Dessa forma, existe a possibilidade de o indivíduo ter uma tendência biológica, psicológica e cultural que o deixaria susceptível a vivenciar determinada orientação sexual, mas por alguns fatores de sua trajetória pessoal de vida, ele escolhe não viver (ou seja, o que chamamos de alguém "enrustido"). Neste caso, teríamos uma "orientação sexual potencial" (que foi reprimida por um fator psicológico e/ou cultural) e uma "orientação sexual declarada" (que é aquela que o indivíduo diz sobre si), sendo que das duas emergem de um conflito psicológico no qual o indivíduo não consegue, em muitas das vezes, se enxergar em sua totalidade. Na minha modesta opinião, G0ys e os Highsexuais são exemplos deste último caso. Parece haver um "malabarismo de argumentação" para justificar um distanciamento de uma orientação homossexual ou bissexual, na medida em que se observa inconsistências argumentativas.

Creio que G0ys e os Highsexuais são exemplos de inconsistência na definição de o que é uma orientação sexual, pois, para início de conversa, só abarcam em suas definições um dos gêneros. Uma pessoa homossexual, heterossexual, bissexual, demissexual ou assexual pode pertencer a qualquer gênero. Mas só pode ser g0y, por exemplo, quem for "homem" com "jeito de homem", que não curta penetração anal e que não se identifique como gay, nem tenha nada que remeta ao feminino. Assim, o termo g0y seria mais uma demonstração de machismo e homofobia que propriamente uma orientação sexual. Importante lembrar também que a questão de não haver sexo com penetração anal não define uma orientação sexual, pois está mais ligada à preferência de determinadas práticas sexuais - e homossexuais, bissexuais, heterossexuais e demissexuais podem ou não gostar de determinadas práticas (por exemplo, alguns pessoas gostam de penetração, enquanto existe os que
dispensam qualquer tipo de penetração - e isso vale para qualquer uma das orientações sexuais "clássicas").

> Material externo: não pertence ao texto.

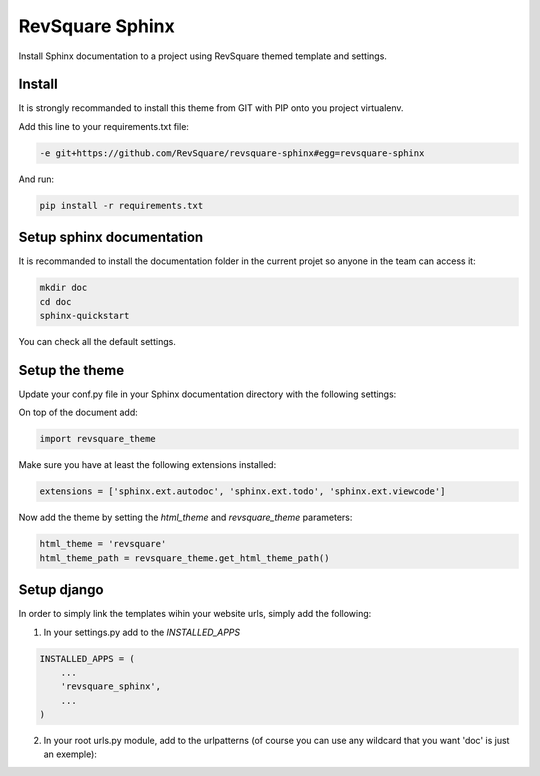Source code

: ################
RevSquare Sphinx
################

Install Sphinx documentation to a project using RevSquare themed template and settings.

*******
Install
*******

It is strongly recommanded to install this theme from GIT with PIP onto you project virtualenv.

Add this line to your requirements.txt file:

.. code-block::  shell-session

    -e git+https://github.com/RevSquare/revsquare-sphinx#egg=revsquare-sphinx

And run:

.. code-block::  shell-session

    pip install -r requirements.txt

**************************
Setup sphinx documentation
**************************

It is recommanded to install the documentation folder in the current projet so anyone in the team can access it:

.. code-block::  shell-session

    mkdir doc
    cd doc
    sphinx-quickstart
    
You can check all the default settings.

***************
Setup the theme
***************

Update your conf.py file in your Sphinx documentation directory with the following settings:

On top of the document add:


.. code-block::  python

    import revsquare_theme

Make sure you have at least the following extensions installed:

.. code-block::  python
   
    extensions = ['sphinx.ext.autodoc', 'sphinx.ext.todo', 'sphinx.ext.viewcode']
    
Now add the theme by setting the *html_theme* and *revsquare_theme* parameters:

.. code-block::  python
   
    html_theme = 'revsquare'
    html_theme_path = revsquare_theme.get_html_theme_path()



************
Setup django
************

In order to simply link the templates wihin your website urls, simply add the following:

1. In your settings.py add to the *INSTALLED_APPS*

.. code-block::  python
   
    INSTALLED_APPS = (
        ...
        'revsquare_sphinx',
        ...
    )
    
2. In your root urls.py module, add to the urlpatterns (of course you can use any wildcard that you want 'doc' is just an exemple):

.. code-block::  python
    urlpatterns = patterns('',
        ...

        url(r'^doc/', include('revsquare_sphinx.urls')),
        ...
    )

Para os Highsexuais, além da crítica de que apenas homens se declaram "highsexuais", vale pensar se não é o caso no qual muita homofobia internalizada pode reprimir os desejos pessoais e que, com o uso da droga, a mente da pessoa consegue se livrar mais facilmente da autorrepressão, em semelhança do efeito já conhecido do álcool. Além disso, se dlecarar Highsexual expressa todo um apagamento da bissexualidade, como sintoma de uma bifobia internalizada (pois, em nossa sociedade monossexista, a maioria dos heteros condenaria os bissexuais por terem relações com pessoas do mesmo gênero e a maioria dos homossexuais condenaria os bissexuais por terem relações com pessoas de outro gênero ou por julgá-los como enrustidos, indecisos, etc.). Em todo o momento em que se fez piada sobre o termo "Highsexuais", ninguém cogitou a possibilidade da descoberta de uma possível bissexualidade, dada a influência de um pensamento monossexista de que não existem pessoas que possam se sentir atraídas por mais de um gênero.
Com esta postagem, assim como no texto em que faço uma
revisão teórica das limitações das categorias que temos para as orientações sexuais humanas, não quero invalidar a experiência alheia ou mesmo dar a palavra final sobre um assunto tão polêmico. Gostaria apenas de sugerir que, como temos uma necessidade humana de criar nomes para compreender as coisas e que esses nomes são referências genéricas, que criemos todos os nomes necessários (os tais rótulos). Mas que mantenhamos a cautela para não criar tantos nomes que, ao invés de facilitar a nossa compreensão do mundo, torne a nossa comunicação extremamente confusa. E, para encontrar o equilíbrio necessário, sugiro o questionamento respeitoso e a abertura também respeitosa para receber as respostas à crítica feita.